Breakthrough in Membrane Technologies: Polyphenol Molecular Soldering Strategy for Advanced Mixed-Matrix Membranes

A study in Nat. Commun. led by Prof. Lu Shao from the Harbin institution of technology demonstrates a molecular soldering strategy for the high-efficient carbon capture membranes.
Breakthrough in Membrane Technologies: Polyphenol Molecular Soldering Strategy for Advanced Mixed-Matrix Membranes

The importance of CCS lies in mitigating global warming and climate change. CO2 is one of the major greenhouse gases that cause climate change, and its concentration in the atmosphere continues to rise, leading to an increase in the average temperature of the Earth. Global warming can cause a range of problems, including rising sea levels, extreme weather events, and reduced biodiversity, which can have a huge impact on human and Earth's ecological systems.  

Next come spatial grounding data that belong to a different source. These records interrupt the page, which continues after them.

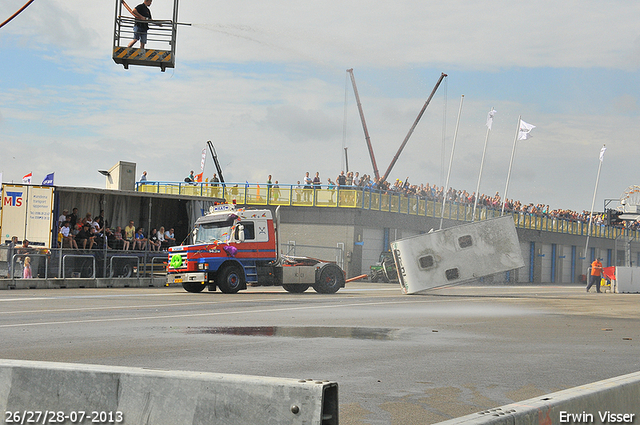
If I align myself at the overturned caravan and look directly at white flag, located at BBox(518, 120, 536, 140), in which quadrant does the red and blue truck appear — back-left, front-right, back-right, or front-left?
back-left

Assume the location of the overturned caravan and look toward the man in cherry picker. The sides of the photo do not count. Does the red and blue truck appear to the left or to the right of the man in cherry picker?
right
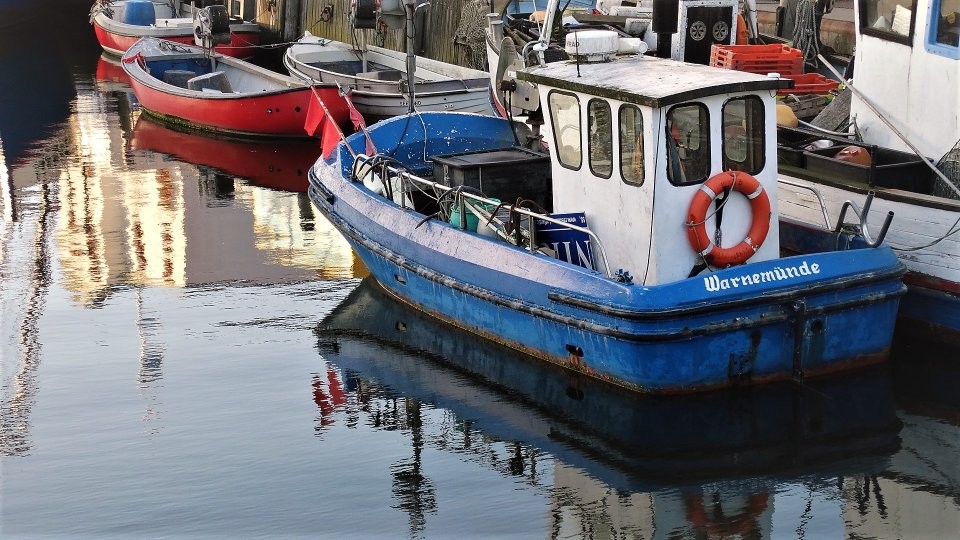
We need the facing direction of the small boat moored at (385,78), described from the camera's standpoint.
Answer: facing away from the viewer and to the left of the viewer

Advances in membrane technologies, specifically mixed-matrix membranes (MMMs) obtained via the combination of metal-organic frameworks (MOFs) and a polymer matrix, hold significant promise for energy-efficient gas separation. However, achieving a desirable match between polymers and MOFs for advanced MMMs is challenging, especially when using highly permeable materials such as polymers of intrinsic microporosity (PIMs).

  In a groundbreaking new study, researchers have developed a molecular soldering strategy using multifunctional polyphenols to tailor polymer chains and hollow MOF structures to create defect-free interfaces. This innovative approach results in dense packing and visible stiffness of PIM-1 chains, which are strengthened by the exceptional adhesion nature of polyphenols, leading to improved selectivity. The architecture of the hollow MOFs allows for free mass transfer and substantially improves permeability. These structural advantages act synergistically to break the permeability-selectivity trade-off limit in MMMs, surpassing the conventional upper bound.

Figure 1. Schematic of the preparation of polyphenol tailored MOFs 
Figure 2. Potential adhesions among PIM-1 chains, TA molecules, and ZIF-8.

This polyphenol molecular soldering method has been validated for various polymers, providing a universal pathway to prepare advanced MMMs with desirable performance for diverse applications beyond carbon capture. This breakthrough has significant implications for mitigating global climate change due to the low cost and ease of operation of MMMs. With this new technology, researchers can create advanced MMMs with superior performance, contributing to a cleaner, more sustainable future.